- Work to be completed: Repeat every entry exactly. Do not include the pictures.

- Data for analysis:

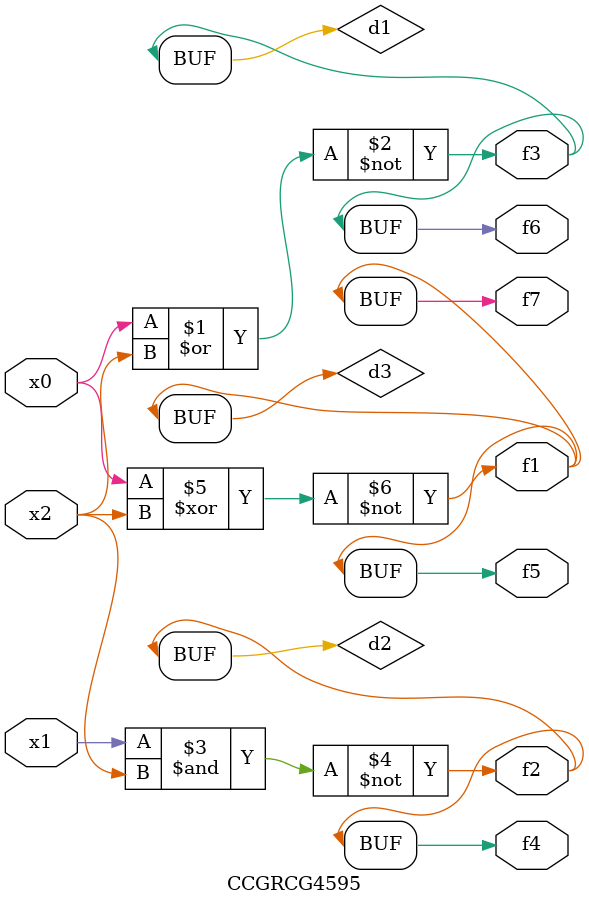
<source format=v>
module CCGRCG4595(
	input x0, x1, x2,
	output f1, f2, f3, f4, f5, f6, f7
);

	wire d1, d2, d3;

	nor (d1, x0, x2);
	nand (d2, x1, x2);
	xnor (d3, x0, x2);
	assign f1 = d3;
	assign f2 = d2;
	assign f3 = d1;
	assign f4 = d2;
	assign f5 = d3;
	assign f6 = d1;
	assign f7 = d3;
endmodule

</source>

- Response:
<source format=v>
module CCGRCG4595(
	input x0, x1, x2,
	output f1, f2, f3, f4, f5, f6, f7
);

	wire d1, d2, d3;

	nor (d1, x0, x2);
	nand (d2, x1, x2);
	xnor (d3, x0, x2);
	assign f1 = d3;
	assign f2 = d2;
	assign f3 = d1;
	assign f4 = d2;
	assign f5 = d3;
	assign f6 = d1;
	assign f7 = d3;
endmodule

</source>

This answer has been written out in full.